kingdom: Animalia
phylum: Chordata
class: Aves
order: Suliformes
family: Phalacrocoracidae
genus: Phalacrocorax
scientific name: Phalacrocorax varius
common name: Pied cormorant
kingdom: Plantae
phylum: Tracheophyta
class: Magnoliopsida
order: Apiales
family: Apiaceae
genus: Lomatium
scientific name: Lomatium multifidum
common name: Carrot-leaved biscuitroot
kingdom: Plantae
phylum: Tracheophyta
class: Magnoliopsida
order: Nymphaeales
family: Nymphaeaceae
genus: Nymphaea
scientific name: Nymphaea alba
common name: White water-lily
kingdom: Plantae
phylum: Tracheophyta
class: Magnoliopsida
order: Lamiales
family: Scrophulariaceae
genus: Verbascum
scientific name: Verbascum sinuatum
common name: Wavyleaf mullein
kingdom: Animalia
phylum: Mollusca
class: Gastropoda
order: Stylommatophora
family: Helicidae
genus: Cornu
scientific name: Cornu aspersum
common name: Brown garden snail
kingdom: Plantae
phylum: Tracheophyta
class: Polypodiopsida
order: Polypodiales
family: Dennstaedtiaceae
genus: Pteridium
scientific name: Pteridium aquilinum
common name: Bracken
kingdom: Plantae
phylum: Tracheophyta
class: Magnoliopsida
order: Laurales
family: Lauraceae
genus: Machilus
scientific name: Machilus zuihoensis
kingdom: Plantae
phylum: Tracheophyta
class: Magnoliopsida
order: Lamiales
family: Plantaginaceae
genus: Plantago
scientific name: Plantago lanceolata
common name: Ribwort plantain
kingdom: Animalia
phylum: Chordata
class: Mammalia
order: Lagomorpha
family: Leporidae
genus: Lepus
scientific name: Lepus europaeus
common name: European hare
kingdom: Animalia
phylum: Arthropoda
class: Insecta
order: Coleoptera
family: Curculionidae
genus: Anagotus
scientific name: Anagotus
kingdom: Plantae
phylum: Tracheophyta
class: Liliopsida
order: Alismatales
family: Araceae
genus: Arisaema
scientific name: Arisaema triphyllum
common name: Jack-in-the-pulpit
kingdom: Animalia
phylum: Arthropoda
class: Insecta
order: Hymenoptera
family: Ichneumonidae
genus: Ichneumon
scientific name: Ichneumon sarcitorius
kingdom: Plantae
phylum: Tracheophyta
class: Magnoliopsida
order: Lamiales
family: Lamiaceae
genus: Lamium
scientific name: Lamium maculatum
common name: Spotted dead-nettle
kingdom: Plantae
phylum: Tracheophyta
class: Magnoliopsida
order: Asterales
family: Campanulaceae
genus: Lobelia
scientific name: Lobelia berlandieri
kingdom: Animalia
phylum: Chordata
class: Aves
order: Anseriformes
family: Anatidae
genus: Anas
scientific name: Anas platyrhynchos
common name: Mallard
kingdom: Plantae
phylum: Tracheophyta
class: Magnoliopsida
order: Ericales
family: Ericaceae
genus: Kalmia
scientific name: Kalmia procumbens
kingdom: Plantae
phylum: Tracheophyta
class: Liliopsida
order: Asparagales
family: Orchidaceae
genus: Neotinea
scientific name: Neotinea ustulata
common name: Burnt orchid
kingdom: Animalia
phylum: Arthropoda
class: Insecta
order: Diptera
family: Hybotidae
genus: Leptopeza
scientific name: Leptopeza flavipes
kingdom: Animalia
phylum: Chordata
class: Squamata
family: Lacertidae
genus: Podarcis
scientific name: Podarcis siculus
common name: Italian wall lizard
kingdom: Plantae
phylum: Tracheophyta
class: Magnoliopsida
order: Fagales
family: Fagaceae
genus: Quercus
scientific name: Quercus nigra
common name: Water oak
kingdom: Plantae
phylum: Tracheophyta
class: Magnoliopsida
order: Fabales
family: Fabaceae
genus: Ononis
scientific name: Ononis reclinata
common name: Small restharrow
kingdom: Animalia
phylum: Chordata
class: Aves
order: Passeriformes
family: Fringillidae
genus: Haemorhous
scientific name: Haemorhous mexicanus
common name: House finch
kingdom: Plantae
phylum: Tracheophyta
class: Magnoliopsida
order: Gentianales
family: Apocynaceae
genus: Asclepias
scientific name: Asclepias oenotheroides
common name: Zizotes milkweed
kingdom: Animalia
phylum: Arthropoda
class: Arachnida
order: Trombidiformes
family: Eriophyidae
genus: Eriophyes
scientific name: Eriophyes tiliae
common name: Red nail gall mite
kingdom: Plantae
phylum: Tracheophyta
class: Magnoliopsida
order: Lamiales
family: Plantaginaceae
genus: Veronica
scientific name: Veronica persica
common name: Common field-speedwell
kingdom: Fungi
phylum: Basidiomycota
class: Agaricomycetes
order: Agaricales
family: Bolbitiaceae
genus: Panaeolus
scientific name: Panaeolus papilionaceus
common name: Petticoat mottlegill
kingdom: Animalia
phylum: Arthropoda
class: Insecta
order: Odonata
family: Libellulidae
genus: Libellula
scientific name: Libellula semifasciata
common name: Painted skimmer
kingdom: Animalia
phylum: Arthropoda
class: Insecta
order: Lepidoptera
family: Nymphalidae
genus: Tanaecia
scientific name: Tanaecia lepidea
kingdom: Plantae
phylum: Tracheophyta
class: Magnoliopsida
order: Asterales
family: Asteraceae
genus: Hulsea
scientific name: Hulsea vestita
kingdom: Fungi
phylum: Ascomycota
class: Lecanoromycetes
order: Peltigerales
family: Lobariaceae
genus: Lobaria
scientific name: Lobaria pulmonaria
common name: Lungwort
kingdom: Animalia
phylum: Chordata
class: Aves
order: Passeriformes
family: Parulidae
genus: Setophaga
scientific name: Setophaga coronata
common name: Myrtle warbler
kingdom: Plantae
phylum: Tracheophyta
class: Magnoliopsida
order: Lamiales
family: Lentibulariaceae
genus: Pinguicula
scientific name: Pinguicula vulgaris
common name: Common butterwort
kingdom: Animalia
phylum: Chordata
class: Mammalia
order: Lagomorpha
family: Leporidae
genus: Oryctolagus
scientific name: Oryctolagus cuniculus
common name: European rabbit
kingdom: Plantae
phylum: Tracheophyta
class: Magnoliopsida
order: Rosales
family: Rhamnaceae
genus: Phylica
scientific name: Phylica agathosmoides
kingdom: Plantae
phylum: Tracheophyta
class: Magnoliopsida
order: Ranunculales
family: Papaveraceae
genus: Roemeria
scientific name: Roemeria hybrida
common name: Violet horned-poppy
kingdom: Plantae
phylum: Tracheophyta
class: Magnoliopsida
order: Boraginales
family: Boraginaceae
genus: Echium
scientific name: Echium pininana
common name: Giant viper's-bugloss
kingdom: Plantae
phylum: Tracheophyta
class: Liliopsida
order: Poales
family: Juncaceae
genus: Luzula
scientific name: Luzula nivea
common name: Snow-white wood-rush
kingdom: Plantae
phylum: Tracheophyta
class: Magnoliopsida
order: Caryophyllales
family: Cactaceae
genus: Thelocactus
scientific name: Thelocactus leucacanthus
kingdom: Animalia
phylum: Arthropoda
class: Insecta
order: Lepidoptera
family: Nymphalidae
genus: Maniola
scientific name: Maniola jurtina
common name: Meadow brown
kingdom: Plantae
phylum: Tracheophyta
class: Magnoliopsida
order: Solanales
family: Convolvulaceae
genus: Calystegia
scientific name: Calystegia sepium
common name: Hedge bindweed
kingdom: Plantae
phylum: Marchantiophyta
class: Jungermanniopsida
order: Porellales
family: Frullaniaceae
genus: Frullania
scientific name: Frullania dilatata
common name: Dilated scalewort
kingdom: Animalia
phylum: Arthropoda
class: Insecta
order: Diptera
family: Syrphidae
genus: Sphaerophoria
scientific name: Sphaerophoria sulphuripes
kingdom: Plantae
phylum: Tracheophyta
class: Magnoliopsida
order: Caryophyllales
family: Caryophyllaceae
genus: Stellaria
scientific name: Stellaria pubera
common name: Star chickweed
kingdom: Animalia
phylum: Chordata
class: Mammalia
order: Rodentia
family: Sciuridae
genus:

══════

Task details: Please copy out, word for word, the lines above, starting with the line that contains "family: Dennstaedtiaceae" and going on through the line that contains "genus: Plantago", with both of those lines included.

Solution for this exercise:
family: Dennstaedtiaceae
genus: Pteridium
scientific name: Pteridium aquilinum
common name: Bracken
kingdom: Plantae
phylum: Tracheophyta
class: Magnoliopsida
order: Laurales
family: Lauraceae
genus: Machilus
scientific name: Machilus zuihoensis
kingdom: Plantae
phylum: Tracheophyta
class: Magnoliopsida
order: Lamiales
family: Plantaginaceae
genus: Plantago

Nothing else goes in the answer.